The side-effects of DHPG, the drug for which I have come into hospital to be dripped twice a day, are:  Low white blood cell count, increased risk of infection, low platelet count which may increase the risk of bleeding, low red blood cell count (anaemia), fever, rash, abnormal liver function, chills, swelling of the body (oedema), infections, malaise, irregular heart beat, high blood pressure (hypertension), low blood pressure (hypotension), abnormal thoughts or dreams, loss of balance (ataxia), coma, confusion, dizziness, headache, nervousness, damage to nerves (paraesthesia), psychosis, sleepiness (somnolence), shaking, nausea, vomiting, loss of appetite (anorexia), diarrhoea, bleeding from the stomach or intestine (intestinal haemorrhage), abdominal pain, increased number of one type of white blood cell, low blood sugar, shortness of breath, hair loss (alopecia), itching (pruritus), hives, blood in the urine, abnormal kidney function, increased blood urea, redness (inflammation), pain or irritation (phlebitis).

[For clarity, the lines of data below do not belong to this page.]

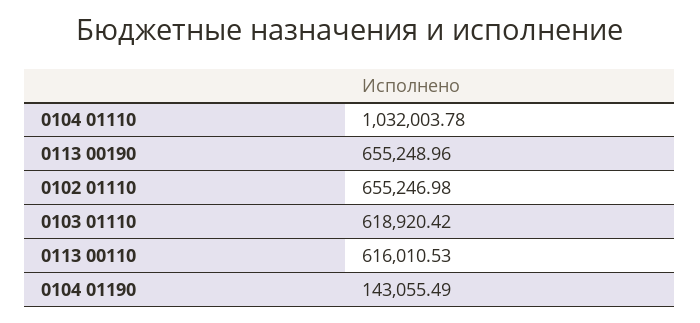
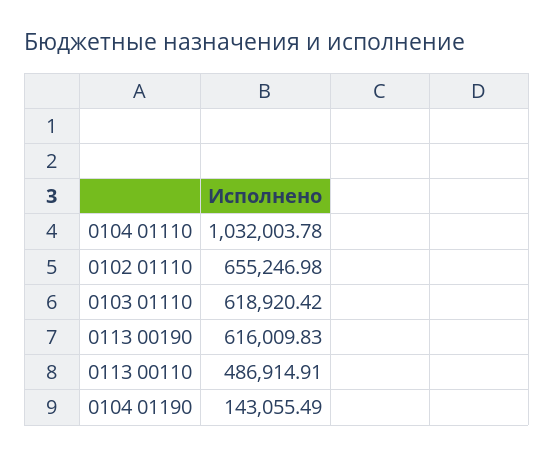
  {
    "0104 01110": 1032003.78,
-   "0113 00190": 655248.96,
+   "0113 00190": 616009.83,
    "0102 01110": 655246.98,
    "0103 01110": 618920.42,
-   "0113 00110": 616010.53,
+   "0113 00110": 486914.91,
    "0104 01190": 143055.49
  }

Retinal detachments have been observed in patients both before and after initiation of therapy.  The drug has caused decreased sperm production in animals and may cause infertility in humans, and birth defects in animals.  Although there is no information in human studies, it should be considered a potential carcinogen since it causes tumours in animals.

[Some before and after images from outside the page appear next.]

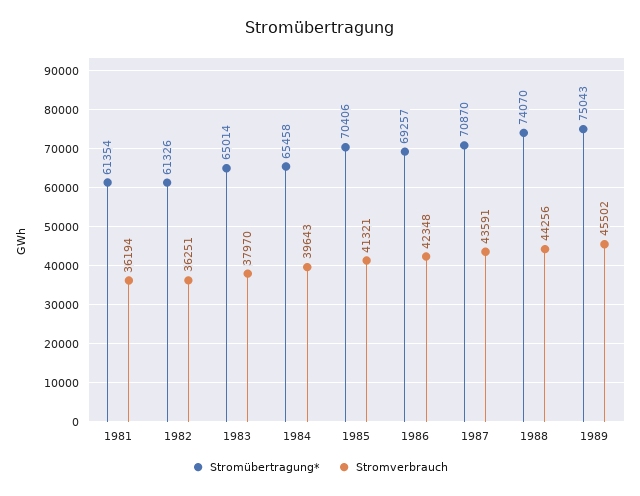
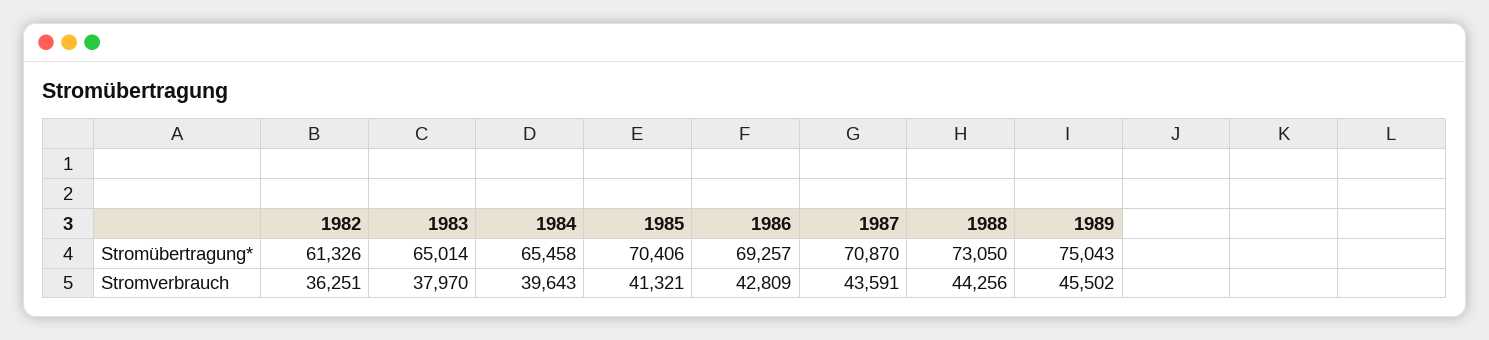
  {
    "Stromübertragung*": {
-     "1981": 61354,
      "1982": 61326,
      "1983": 65014,
      "1984": 65458,
      "1985": 70406,
      "1986": 69257,
      "1987": 70870,
-     "1988": 74070,
+     "1988": 73050,
      "1989": 75043
    },
    "Stromverbrauch": {
-     "1981": 36194,
      "1982": 36251,
      "1983": 37970,
      "1984": 39643,
      "1985": 41321,
-     "1986": 42348,
+     "1986": 42809,
      "1987": 43591,
      "1988": 44256,
      "1989": 45502
    }
  }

If you are concerned about any of the above side-effects or if you would like any further information, please ask your doctor.  [Blue, 18-19]

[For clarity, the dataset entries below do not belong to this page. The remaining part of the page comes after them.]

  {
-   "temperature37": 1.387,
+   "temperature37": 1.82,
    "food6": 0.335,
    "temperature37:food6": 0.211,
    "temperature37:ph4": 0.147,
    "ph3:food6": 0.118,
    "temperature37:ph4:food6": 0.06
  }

As New York Times critic Stephen Holden observed after a screening of Blue at the New York Film Festival in October 1993, “The recitation of the possible side effects of an experimental drug is horrifying:  many sound far worse than the blindness the drug is intended to thwart”  (A Movie Where All the Motion is Metaphorical,” Oct. 2, 1993).  The uncertain prospect that unfolds with this enumeration leaves the patient facing blindness in a cognitive predicament figured in the narration in terms of visual perception:  “In order to be put on the drug you have to sign a piece of paper stating you understand that all these illnesses are a possibility. / I really can’t see what I am to do.  I am going to sign it”  (Blue, 19).